▶ **WRITTEN INSTRUCTION**
Which lines in the rows below contain the word "order"? Show every such line in full.

* start SUPPLIED INFORMATION *

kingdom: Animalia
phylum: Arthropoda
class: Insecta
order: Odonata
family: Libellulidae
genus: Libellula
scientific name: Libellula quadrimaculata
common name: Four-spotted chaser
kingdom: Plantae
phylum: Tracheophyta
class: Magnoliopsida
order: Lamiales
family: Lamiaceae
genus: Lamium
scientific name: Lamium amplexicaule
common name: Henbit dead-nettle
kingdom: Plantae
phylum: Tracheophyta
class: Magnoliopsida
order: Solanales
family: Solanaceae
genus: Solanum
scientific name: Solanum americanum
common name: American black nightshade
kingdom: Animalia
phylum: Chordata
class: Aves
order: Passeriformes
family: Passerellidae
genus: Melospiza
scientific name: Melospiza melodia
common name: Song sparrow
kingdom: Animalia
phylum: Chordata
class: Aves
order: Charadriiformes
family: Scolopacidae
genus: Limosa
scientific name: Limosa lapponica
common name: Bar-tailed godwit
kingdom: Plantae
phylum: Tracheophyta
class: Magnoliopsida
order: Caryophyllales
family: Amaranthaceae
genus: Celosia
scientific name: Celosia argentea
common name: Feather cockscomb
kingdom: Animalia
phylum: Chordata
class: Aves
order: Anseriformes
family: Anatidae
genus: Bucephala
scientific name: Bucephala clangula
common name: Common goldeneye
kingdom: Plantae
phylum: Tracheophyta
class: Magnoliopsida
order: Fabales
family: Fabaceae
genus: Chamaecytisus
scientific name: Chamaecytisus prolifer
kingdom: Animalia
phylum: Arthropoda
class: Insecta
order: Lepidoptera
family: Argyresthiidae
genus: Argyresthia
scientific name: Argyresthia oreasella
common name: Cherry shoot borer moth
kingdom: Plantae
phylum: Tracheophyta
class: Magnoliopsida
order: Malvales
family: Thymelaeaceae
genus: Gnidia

* end SUPPLIED INFORMATION *

▶ **OUTPUT FOR THIS EXERCISE**
order: Odonata
order: Lamiales
order: Solanales
order: Passeriformes
order: Charadriiformes
order: Caryophyllales
order: Anseriformes
order: Fabales
order: Lepidoptera
order: Malvales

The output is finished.